Transfers: Klub-Bosse nicht einig
Doch woran hakt es wirklich? Belastend dürfte hinter den Kulissen die unglückliche Transferpolitik in diesem Sommer sein. Obwohl sich Sportdirektor Sebastian Kehl schon mit Mittelfeldspieler Edson Alvarez einig war, legte Terzic sein Veto ein.
Die Last-Minute-Verpflichtung von Niclas Füllkrug schlug Youssoufa Moukoko aufs Gemüt. Mit Felix Nmecha und Ramy Bensebaini enttäuschen bislang zwei der weiteren drei Neuankömmlinge. Einzig Marcel Sabitzer macht Hoffnung.

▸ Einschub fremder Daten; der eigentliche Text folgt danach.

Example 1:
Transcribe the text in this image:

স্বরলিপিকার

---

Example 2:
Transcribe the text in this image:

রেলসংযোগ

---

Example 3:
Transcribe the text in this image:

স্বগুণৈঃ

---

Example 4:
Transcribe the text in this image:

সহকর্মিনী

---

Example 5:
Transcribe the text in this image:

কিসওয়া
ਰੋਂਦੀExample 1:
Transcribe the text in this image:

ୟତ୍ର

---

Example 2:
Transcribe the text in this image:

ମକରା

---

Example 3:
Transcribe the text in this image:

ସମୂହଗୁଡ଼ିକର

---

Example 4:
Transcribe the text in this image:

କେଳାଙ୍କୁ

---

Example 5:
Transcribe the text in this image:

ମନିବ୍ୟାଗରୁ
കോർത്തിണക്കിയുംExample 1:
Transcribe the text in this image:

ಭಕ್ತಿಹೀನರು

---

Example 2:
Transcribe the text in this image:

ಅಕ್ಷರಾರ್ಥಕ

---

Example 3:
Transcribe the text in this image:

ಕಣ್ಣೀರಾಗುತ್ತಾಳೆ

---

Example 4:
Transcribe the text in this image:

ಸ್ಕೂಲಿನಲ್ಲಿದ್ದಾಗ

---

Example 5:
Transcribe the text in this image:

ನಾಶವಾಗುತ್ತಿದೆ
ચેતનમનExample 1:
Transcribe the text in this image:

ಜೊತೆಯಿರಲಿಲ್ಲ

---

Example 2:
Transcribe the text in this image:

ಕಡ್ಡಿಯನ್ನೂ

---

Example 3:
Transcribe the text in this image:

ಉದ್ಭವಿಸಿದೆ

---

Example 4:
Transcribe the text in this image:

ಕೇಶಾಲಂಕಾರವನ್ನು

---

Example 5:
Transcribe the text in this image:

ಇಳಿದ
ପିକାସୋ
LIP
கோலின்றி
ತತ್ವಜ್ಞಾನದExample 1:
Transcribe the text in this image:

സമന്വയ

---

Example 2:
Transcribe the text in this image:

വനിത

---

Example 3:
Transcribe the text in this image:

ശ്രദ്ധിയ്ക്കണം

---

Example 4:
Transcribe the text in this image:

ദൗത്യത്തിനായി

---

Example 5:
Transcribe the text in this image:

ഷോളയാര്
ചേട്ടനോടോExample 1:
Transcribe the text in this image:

Und dann ist da noch die fehlende Breite und Qualität in der Defensive, wie der Auftritt von Marius Wolf gegen Heidenheim symbolisierte. In der Klub-Führung soll man diesbezüglich unterschiedliche Auffassungen haben.
"Sport1" berichtet gar von „atmosphärischen Störungen in der Chefetage". Es herrsche eine "toxische und hochexplosive Lage".
Wohl auch deshalb kündigte Boss Watzke an, die Geschehnisse in der Länderspielpause mit Kehl und Terzic aufzuarbeiten. Letzterer dürfte sich dann auch rechtfertigen müssen, warum er beispielsweise den formschwachen Sebastien Haller nicht längst vom Feld genommen hatte, ehe dieser den entscheidenden Elfmeter gegen Heidenheim verursachen konnte.
Mit Julian Nagelsmann geistert längst ein prominenter Name für die mögliche Terzic-Nachfolge durch die Medien. Einer, der unbelastet den Karren aus dem Dreck ziehen könnte. Ist Terzics Uhr abgelaufen?
Noch hält Watzke an seinem Herzensprojekt fest. Sollte aber nach der Länderspielpause gegen den SC Freiburg kein Aufwärtstrend zu erkennen sein, dürfte wohl auch der BVB-Boss irgendwann die Nostalgie-Brille ablegen. Gepaart mit der Erkenntnis, dass es einen Jürgen Klopp 2.0 eben niemals geben wird.